Ekonom di Universitas Katholik Indonesia Atmajaya, A Prasetyantoko menyatakan, presiden Joko Widodo mengusung nawacita yang berisi prinsip kemandirian bangsa, baik di bidang politik, ekonomi, maupun kebudayaan. Kesembilan agenda kerja presiden tersebut sejatinya tak bisa dipisahkan karena merupakan satu kesatuan yang utuh.

Selain turunan programnya yang terkadang kabur, keutuhannya juga sering luput dari perhatian. Ada kaitan lugas antara kualitas manusia, produktivitas, serta kemandirian dan daya saing bangsa. Ketiganya saling menopang satu sama lain. Dan ketika diupayakan menjadi simultan, dipastikan akan mengungkit kemajuan bangsa secara signifikan.

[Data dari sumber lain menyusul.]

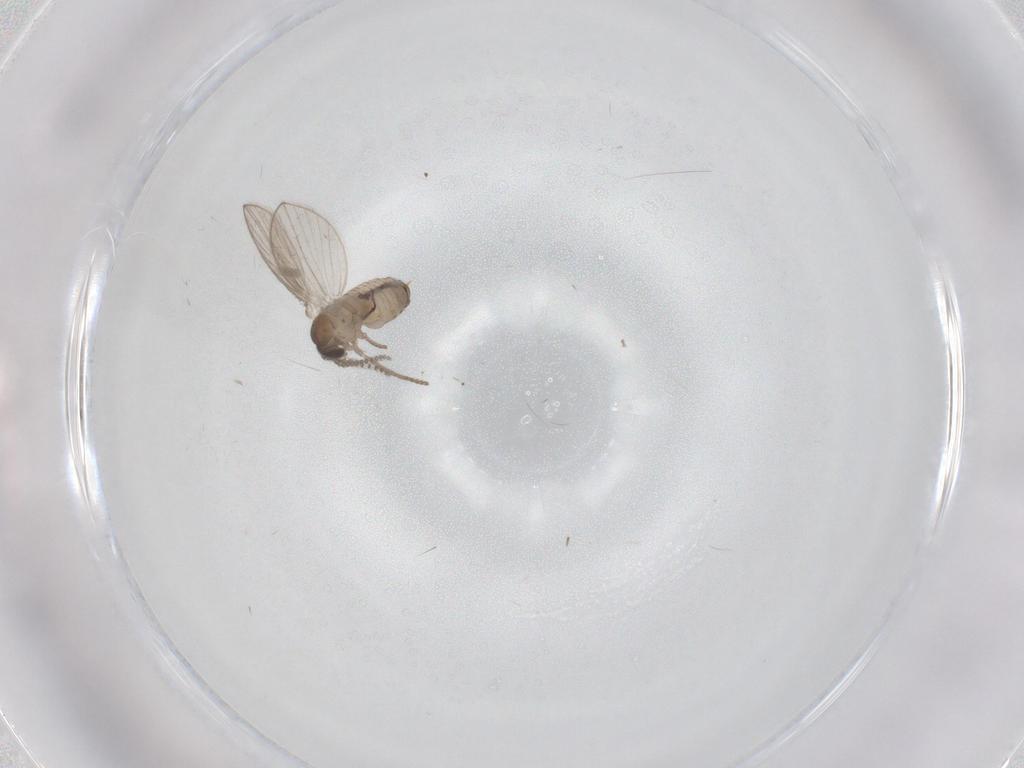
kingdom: Animalia
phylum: Arthropoda
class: Insecta
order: Diptera
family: Psychodidae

Lantas, di usia 71 tahun kemerdekaan RI, sudah berdaulatkah ekonomi Indonesia? Sudahkah mampu mewujudkan adil yang berkemakmuran dan makmur yang berkeadilan?

Anton J. Supit
Anton J. Supit

Ketua Asosiasi Pengusaha Indonesia (APINDO) Anton J. Supit menyatakan, bila membicarakan kedaulatan ekonomi bangsa, perlu melihat secara menyeluruh permasalaan bangsa ini. Berdasarkan data BPS, saat ini masih ada 28 juta orang yang berasa di bawah garis kemiskinan. Kesenjangan antara yang kaya dan miskin masih besar.

“Batas antara yang miskin dan kaya itu kan besar, kemudian kue nasional yang dinikmati rakyat tidak seimbang. Kalau bicara segi pengangguran, yang sangat disayangkan adalah kita selalu memakai data absolute miskin, rentan miskin dan lainya. Sebenarnya itu terkesan hanya menyamarkan data jumlah miskin,” tandasnya dalam Panggung Civil Society Radio Idola di Semarang, Jumat (19/8).

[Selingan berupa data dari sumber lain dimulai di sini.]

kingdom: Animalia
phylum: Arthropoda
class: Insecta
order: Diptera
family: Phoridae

Menurut Anton, pengangguran terbuka itu hanya sekitar 7 jutaan akan tetapi BPS juga mengeluarkan data yang sama, yakni setengah menganggur dan setengah bekerja ada 35 juta orang. Artinya yang membutuhkan pekerjaan ada sekitar 40 jutaan.

Ia menyebut, (masih berdasarkan data BPS) sejak 2011 kita mengalami penurunan di bidang manufacturing, dan tahun ini yang terburuk. Dia mempertanyakan kebijakan pemerintah yang seolah berpihak pada rakyat namun tidak diperhitungkan dampaknya seperti rencana pembentukan badan Usaha Milik Desa atau BUMDes. Anton mengkritik ini seperti ekonomi komando yang ditandai semua seolah hendak diatur semua oleh pemerintah.

“Saya sependapat desa diperdayakan. Tapi apakah pembentukan BUMDes ini sesuatu yang tepat dengan 72 ribu desa itu. Dan untuk mengurus usaha itu kan tidak gampang. Saya kira ini jadi PR, Pemerintah harus membuat ‘rate’ dimana kesalahannya,” terusnya.

Menurut Anton, yang menghambat Indonesia belum mampu berdaulat dibidang ekonomi yakni korupsi dan Inkompetensi jajaran pejabat Negara. Kepada pemerintah, dia meminta pemerintah tidak mengatasi satu masalah namun itu membuat masalah yang lain.

“Karena itu mulai dari yang paling atas, mulai dari menteri sampai dinas di daerah bebas dari dua hambatan tersebut. Kompetensi yang tinggi dan bebas korupsi. Jadi kalau dua itu tidak dilaksanakan akan susah,” tambahnya.

Enny Sri Hartati.
Enny Sri Hartati.

Lebih lanjut, Enny Sri Hartati, Direktur Eksekutif Institute for development of Economics and finance (INDEF) menilai, merdeka bagi sebagian besar rakyat kita maknanya tidak muluk-muluk. Yang penting masyarakat tercukupi dalam pangan, sandang, dan papan. Selain itu juga mudah ketika mencari pekerjaan.

“Kalau kita lihat dari yang dirilis BPS, 28 juta orang dibawah kemiskinan itu ketika bangun mereka (warga miskin, red) masih berpikir apa yang harus dimakan. Nah ini yang masih menjadi persoalan,” ujarnya.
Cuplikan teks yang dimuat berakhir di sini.